Bet the visualizations would be smooth! Cover the walls with giant plasma screens :D Psychedelic head-trip. Who needs drugs?
 
Originally posted by pkradd
As stated above, Big Mac is not yet operating at full potential. It may be able to add 3 or 4 more teraflops. There will be another list published in 6 months so there should be some new computers named and Big Mac may or may not stay where it is. As far as the 3rd fastest computer in the world, I'd take that with a grain of salt. Many governments have computer systems that are not advertised (known) that may be as fast or faster then any of those posted on the list.

right, if they are not known, then how do you know about them? id take what you said with a shaker of salt. back your claim up with something please if you are serious about that assertion
 
lets not go into government computers...
considering the fact that there's no mention of any DoD computers, or other ciphering machine used by the US or UK...
like i said, lets not get into that subject
 
I hear that Apple actually has a computer running in a top secret underground lab that they stole from the Borg and use to reverse engineer their PPC chip designs. ;)
 
Someone at IBM (maybe with little help from Apple), after sitting on PowerPC architecture for so many years and doing nothing much with it,has finally realized its potential over other CPU architectures(read x86) for high end computing. Now all of sudden there's alot of PPC buzz going around. Few days ago we hear about Microsoft, Nintendo going with PPC for their next gen gaming consoles. Super computer in size of one TV set, and confirmation that VT PPC 970 cluster is 3 rd in the world with such incredible price/performance ratio delivered by Apple. Can you believe it! :D Apple-Price/Performance. Today I read article, how SOI(Silcon on Insulator) is helping IBM to sample 90nm CPUs without any problems that are plaguing Intel's shift to 90nm.

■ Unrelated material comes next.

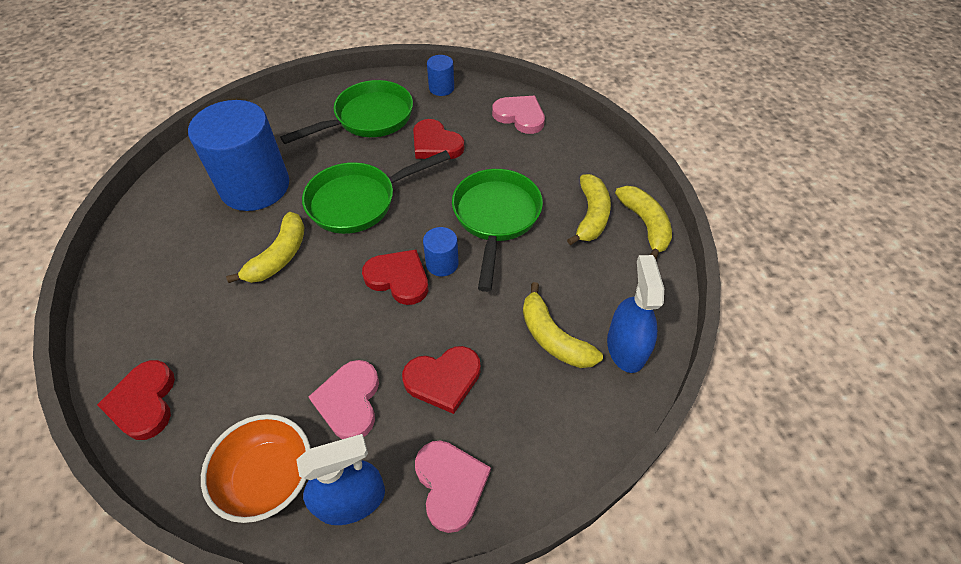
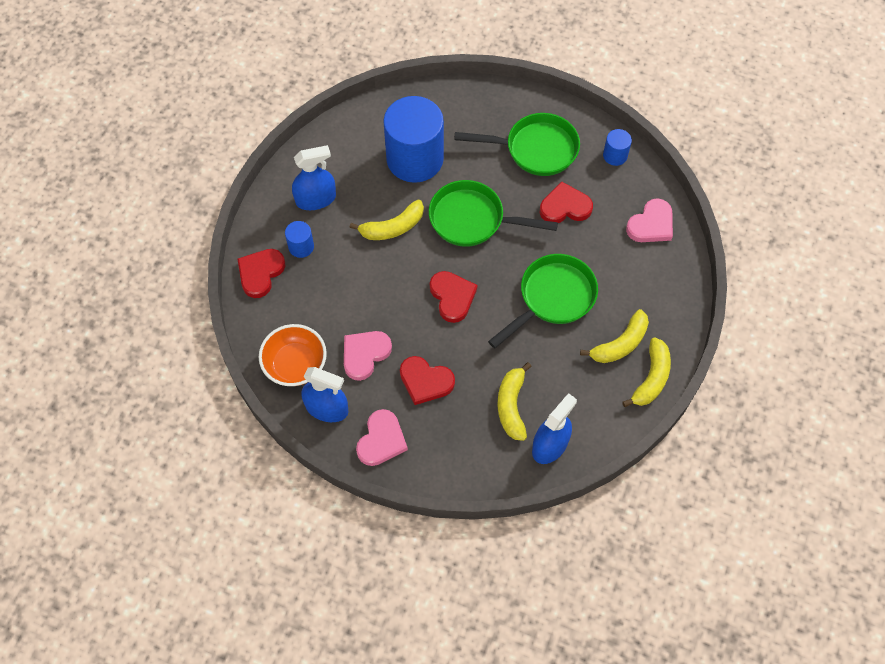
camera: 40 degrees right, 10 degrees up
(165, 282) = (316, 199): none -> blue spray bottle
(435, 144) = (565, 207): red heart -> red heart turned 90 degrees clockwise
(442, 263) = (488, 306): blue cylinder -> blue cylinder (301, 246)
(520, 116) = (651, 224): pink heart -> pink heart turned 60 degrees clockwise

Right now,future looks really promising.


- Windows NT: Windows Nice Try.
- Windows XP: Windows eXpress Problem
 
CPU Upgrades?

I didn't see the question posed, but I may have missed it. What is the possibility of these system being upgraded to faster CPU's next year. Obviously upgrading a CPU would be a whole heck of a lot cheaper then buying brand new boxes in a few years. Yes is a good bet the architecture for the PowerMac will have changed by 2006 but by next Spring? Summer? Fall? Wouldn't it be cool if they could order a few thousand G5 chips running somewhere from 2.x - 3Ghz and jump into second place? God knows the heat sink should easily handle any hotter chips in the future.